O Congresso Nacional está a poucos passos de fazer
um desfavor para a sociedade. Empenha-se, mais uma vez, em afrontar uma regra
constitucional: o Estado brasileiro é oficialmente laico. Mas essa condição é
posta à prova dia após dia pelos parlamentares. A mais nova afronta é um
projeto de lei aprovado pela Comissão de Constituição e Justiça (CCJ) da Câmara
dos Deputados, de autoria do evangélico Eduardo Cunha, presidente da Casa, que
torna crime induzir ou auxiliar uma gestante a abortar, entre outras medidas. A
proposta, que agora vai a plenário, também dificulta o aborto legal, obrigando
a mulher a apresentar documentos que comprovem estupro. A justificativa?

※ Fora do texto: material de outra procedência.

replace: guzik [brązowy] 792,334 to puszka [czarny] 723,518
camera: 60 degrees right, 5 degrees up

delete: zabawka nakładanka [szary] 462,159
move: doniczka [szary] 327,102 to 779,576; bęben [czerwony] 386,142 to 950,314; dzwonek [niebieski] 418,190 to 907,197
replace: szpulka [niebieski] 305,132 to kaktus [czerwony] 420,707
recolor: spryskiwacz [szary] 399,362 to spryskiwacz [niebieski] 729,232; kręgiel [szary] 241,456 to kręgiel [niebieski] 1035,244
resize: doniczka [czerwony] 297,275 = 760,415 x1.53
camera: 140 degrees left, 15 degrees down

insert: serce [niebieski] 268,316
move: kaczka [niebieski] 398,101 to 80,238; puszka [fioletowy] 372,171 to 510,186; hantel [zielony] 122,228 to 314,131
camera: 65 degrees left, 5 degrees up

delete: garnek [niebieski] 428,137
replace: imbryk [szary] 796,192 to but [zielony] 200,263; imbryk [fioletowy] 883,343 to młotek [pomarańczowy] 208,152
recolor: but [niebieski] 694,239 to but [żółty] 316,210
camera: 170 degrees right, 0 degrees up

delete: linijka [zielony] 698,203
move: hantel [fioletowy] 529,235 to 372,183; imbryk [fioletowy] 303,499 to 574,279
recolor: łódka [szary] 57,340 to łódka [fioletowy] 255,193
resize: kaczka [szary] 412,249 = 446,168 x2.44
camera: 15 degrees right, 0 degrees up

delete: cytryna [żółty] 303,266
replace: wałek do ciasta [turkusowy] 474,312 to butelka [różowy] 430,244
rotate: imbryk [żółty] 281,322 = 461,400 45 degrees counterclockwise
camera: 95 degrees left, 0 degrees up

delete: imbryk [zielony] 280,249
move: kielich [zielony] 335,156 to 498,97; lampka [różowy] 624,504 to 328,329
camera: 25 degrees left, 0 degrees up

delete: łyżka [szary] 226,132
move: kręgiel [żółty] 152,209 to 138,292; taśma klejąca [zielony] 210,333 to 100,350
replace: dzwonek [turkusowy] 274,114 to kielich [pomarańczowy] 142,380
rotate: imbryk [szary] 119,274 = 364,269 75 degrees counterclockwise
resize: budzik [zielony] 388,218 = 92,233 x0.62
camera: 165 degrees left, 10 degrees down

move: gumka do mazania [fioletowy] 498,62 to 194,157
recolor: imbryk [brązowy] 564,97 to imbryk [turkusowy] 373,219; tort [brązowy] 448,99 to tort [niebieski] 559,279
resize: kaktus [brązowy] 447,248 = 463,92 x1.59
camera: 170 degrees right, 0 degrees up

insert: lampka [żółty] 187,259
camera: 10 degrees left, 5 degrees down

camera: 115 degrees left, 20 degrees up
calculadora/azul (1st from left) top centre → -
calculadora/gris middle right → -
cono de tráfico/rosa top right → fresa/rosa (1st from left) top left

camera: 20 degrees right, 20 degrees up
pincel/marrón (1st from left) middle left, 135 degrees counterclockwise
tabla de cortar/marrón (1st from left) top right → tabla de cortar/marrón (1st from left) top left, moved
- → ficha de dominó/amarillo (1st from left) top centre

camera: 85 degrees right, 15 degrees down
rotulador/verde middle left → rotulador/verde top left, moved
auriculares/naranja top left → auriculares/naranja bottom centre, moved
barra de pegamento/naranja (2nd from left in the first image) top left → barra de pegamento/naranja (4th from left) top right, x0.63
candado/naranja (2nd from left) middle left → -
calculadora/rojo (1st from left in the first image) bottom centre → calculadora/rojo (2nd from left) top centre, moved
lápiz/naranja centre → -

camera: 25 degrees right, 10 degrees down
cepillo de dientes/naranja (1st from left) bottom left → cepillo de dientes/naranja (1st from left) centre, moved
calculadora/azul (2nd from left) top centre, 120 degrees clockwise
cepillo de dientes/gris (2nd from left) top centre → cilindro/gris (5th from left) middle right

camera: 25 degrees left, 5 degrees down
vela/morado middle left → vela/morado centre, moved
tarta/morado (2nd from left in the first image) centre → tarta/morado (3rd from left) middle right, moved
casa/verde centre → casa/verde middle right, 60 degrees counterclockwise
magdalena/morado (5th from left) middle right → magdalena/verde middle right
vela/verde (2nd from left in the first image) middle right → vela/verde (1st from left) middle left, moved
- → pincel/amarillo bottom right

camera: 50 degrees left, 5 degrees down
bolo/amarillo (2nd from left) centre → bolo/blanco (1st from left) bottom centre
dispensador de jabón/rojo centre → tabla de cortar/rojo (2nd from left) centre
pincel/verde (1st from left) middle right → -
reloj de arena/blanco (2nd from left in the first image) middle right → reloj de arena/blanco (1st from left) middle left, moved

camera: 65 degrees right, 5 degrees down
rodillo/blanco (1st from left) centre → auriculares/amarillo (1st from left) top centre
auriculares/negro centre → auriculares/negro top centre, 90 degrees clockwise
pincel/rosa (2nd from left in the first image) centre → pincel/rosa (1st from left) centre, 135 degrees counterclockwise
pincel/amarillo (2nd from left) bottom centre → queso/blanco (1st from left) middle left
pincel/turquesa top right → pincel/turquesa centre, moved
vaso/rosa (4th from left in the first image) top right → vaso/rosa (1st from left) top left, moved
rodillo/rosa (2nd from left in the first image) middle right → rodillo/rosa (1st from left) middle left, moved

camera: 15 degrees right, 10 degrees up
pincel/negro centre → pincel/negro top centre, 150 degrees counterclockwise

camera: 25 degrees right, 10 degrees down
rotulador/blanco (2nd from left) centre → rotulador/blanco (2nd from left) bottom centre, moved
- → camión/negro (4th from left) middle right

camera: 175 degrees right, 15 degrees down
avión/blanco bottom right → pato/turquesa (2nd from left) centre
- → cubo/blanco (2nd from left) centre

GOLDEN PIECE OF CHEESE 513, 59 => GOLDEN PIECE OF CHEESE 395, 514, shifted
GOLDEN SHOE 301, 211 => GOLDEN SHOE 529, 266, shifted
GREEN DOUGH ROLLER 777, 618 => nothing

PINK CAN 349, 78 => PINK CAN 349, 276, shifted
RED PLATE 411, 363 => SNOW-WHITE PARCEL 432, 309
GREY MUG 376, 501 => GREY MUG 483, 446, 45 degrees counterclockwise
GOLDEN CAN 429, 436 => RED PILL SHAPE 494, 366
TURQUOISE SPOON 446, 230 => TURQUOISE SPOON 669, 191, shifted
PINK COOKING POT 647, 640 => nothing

“Prevenção” do aborto, devido, é óbvio, a convicções religiosas. Na prática, é
mais um desrespeito à mulher brasileira, que sofre todo tipo de violência,
discriminação e preconceito.
Se aprovada, a lei vai dificultar ainda mais o
acesso da mulher a medidas profiláticas contra gravidez em caso de estupro, por
exemplo. A chamada pílula do dia seguinte está no centro desse debate, mesmo
que não provoque aborto — ela apenas evita ou adia a ovulação caso ainda não
tenha ocorrido. Católicos e evangélicos, no entanto, a consideram abortiva. A
proposta também deixa a critério da “consciência” do farmacêutico vender ou não
determinado medicamento. O texto é vago, não especifica quais substâncias podem
ou não ser fornecidas.
Os senhores parlamentares devem partir do
pressuposto de que uma mulher considera banal um aborto, um ato de violência
extrema contra ela própria. Nenhum ser humano se submete a tal procedimento ou
risco por esporte. É óbvio que uma mulher não faz um aborto sem um fortíssimo
motivo. Mas o Congresso ainda trata o tema com leviandade, sem observar a
questão pelo âmbito da saúde pública. Milhares de mulheres morrem hoje por
causa de abortos malfeitos.
O governo federal sabe disso, mas também não teve
coragem para enfrentar o debate com seriedade. Deixemos novamente para o
futuro. O risco é uma volta ao passado nas conquistas já obtidas. Com um
Congresso a serviço da “moral e dos bons costumes”, e tão pouco preocupado com
a própria ética, é bem possível que daqui a pouco passem a questionar até o
direito à contracepção. Espero que não cheguemos a tal nível.